Cough and haemoptysis
Diffuse alveolar hemorrhage (emergency)
Pulmonary infiltrates Cavitating nodules (usually, > 1) on CXR
Cutaneous signs of GPA?
NON-BLANCHING, raised/palpable purpura
These can join together and ulcerate
Renal issues in GPA?
NECROTISING GLOMERULONEPHRITIS manifests as blood and protein in the urine
Nervous system manifestations of GPA?
Mononeuritis multiplex commonly presents with wrist/foot drop
Sensorimotor polyneuropathy
Cranial nerve palsies (cannot move eye either due to granuloma invasion of a muscle or ischaemia of the nerve)
Ocular manifestations of GPA?
- Conjunctivitis, episcleritis, uveitis
- Optic nerve vasculitis
- Retinal artery occlusion
- Proptosis (eye is pushed outwards by a large granuloma)

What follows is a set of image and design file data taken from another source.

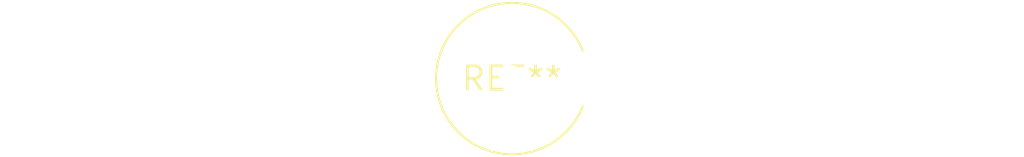
<source format=kicad_pcb>
(kicad_pcb (version 20240108) (generator pcbnew)

  (general
    (thickness 1.6)
  )

  (paper "A4")
  (layers
    (0 "F.Cu" signal)
    (31 "B.Cu" signal)
    (32 "B.Adhes" user "B.Adhesive")
    (33 "F.Adhes" user "F.Adhesive")
    (34 "B.Paste" user)
    (35 "F.Paste" user)
    (36 "B.SilkS" user "B.Silkscreen")
    (37 "F.SilkS" user "F.Silkscreen")
    (38 "B.Mask" user)
    (39 "F.Mask" user)
    (40 "Dwgs.User" user "User.Drawings")
    (41 "Cmts.User" user "User.Comments")
    (42 "Eco1.User" user "User.Eco1")
    (43 "Eco2.User" user "User.Eco2")
    (44 "Edge.Cuts" user)
    (45 "Margin" user)
    (46 "B.CrtYd" user "B.Courtyard")
    (47 "F.CrtYd" user "F.Courtyard")
    (48 "B.Fab" user)
    (49 "F.Fab" user)
    (50 "User.1" user)
    (51 "User.2" user)
    (52 "User.3" user)
    (53 "User.4" user)
    (54 "User.5" user)
    (55 "User.6" user)
    (56 "User.7" user)
    (57 "User.8" user)
    (58 "User.9" user)
  )

  (setup
    (pad_to_mask_clearance 0)
    (pcbplotparams
      (layerselection 0x00010fc_ffffffff)
      (plot_on_all_layers_selection 0x0000000_00000000)
      (disableapertmacros false)
      (usegerberextensions false)
      (usegerberattributes false)
      (usegerberadvancedattributes false)
      (creategerberjobfile false)
      (dashed_line_dash_ratio 12.000000)
      (dashed_line_gap_ratio 3.000000)
      (svgprecision 4)
      (plotframeref false)
      (viasonmask false)
      (mode 1)
      (useauxorigin false)
      (hpglpennumber 1)
      (hpglpenspeed 20)
      (hpglpendiameter 15.000000)
      (dxfpolygonmode false)
      (dxfimperialunits false)
      (dxfusepcbnewfont false)
      (psnegative false)
      (psa4output false)
      (plotreference false)
      (plotvalue false)
      (plotinvisibletext false)
      (sketchpadsonfab false)
      (subtractmaskfromsilk false)
      (outputformat 1)
      (mirror false)
      (drillshape 1)
      (scaleselection 1)
      (outputdirectory "")
    )
  )

  (net 0 "")

  (footprint "L_Axial_L30.0mm_D8.0mm_P5.08mm_Vertical_Fastron_77A" (layer "F.Cu") (at 0 0))

)

</source>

Main differences between GPA and EGPA?
Late onset asthma
High eosinophil count
It does not have the same ENT signs that GPA does, e.g: nasal cartilage, collapse is not common
Criteria for EGPA?
Should have 4 or more of:
• Asthma (wheezing, expiratory rhonchi)
- Eosinophilia
- Paranasal sinusitis
- Pulmonary infiltrates (may be transient)
- Histological proof of vasculitis with extravascular eosinophils
- Mononeuritis multiplex or polyneuropathy
What is ANCA?
Anti-neutrophil cytoplasmic antibodies - group of antibodies in the cytoplasm of neutrophil grnaulocytes
Types of ANCA?
cANCA (cytoplasmic) is very specific to GPA
pANCA (perinuclear) is less specific and are present in MPA and EGPA
Other antibodies?
Anti-PR3 is very specific for GPA
Anti-MPO is seen in EGPA and MPA; it is not as useful for GPA
Antibodies present in GPA?
cANCA and anti-PR3
Antibodies present in EGPA?
pANCA and anti-MPO
How can disease be monitored?
ANCA, anti-PR3 and anti-MPO levels all vary with disease activity
Complement is consumed during active disease so C3/4 may fall
Management of AAV?
Localised/early systemic:
• Methotrexate + steroids
Generalised/systemic:
• 1st line - CYCLOPHOSPHAMIDE + STEROIDS
• Alternative - Rituximab + steroids
• This is followed by azathioprine; alternative inc. methotrexate, etc
Refractory (severe):
• IV Ig
• Rituximab
What is Henoch-Schönlein purpura (HSP)?
AKA acute IgA mediated disorder; it is a type of immune complex small-vessel vasculitis that tends to occur in CHILDREN between 2-11 YEARS (RARE in INFANTS)
It is a generalised vasculitis inv. small vessels of the skin, GI tract, kidneys and joints; rarely, vessel of the lungs and CNS
Triggers of HSP?
Most have a preceding URT, pharyngeal or GI infection. which usually occurs 1-3 weeks beforehand
Most common is group A Strep.
Presentation of HSP?
Purpuric rash typically over buttocks and lower limbs, sparing the upper body
Colicky abdominal pain
Bloody diarrhoea
Joint pain +/- swelling
Renal involvement (50%)
Management of HSP?
Usually, SELF-LIMITING and symptoms tend to resolve within 8 weeks; relapses may occur for months-years but will eventually stop
MUST PERFORM URINALYSIS to screen for renal inv.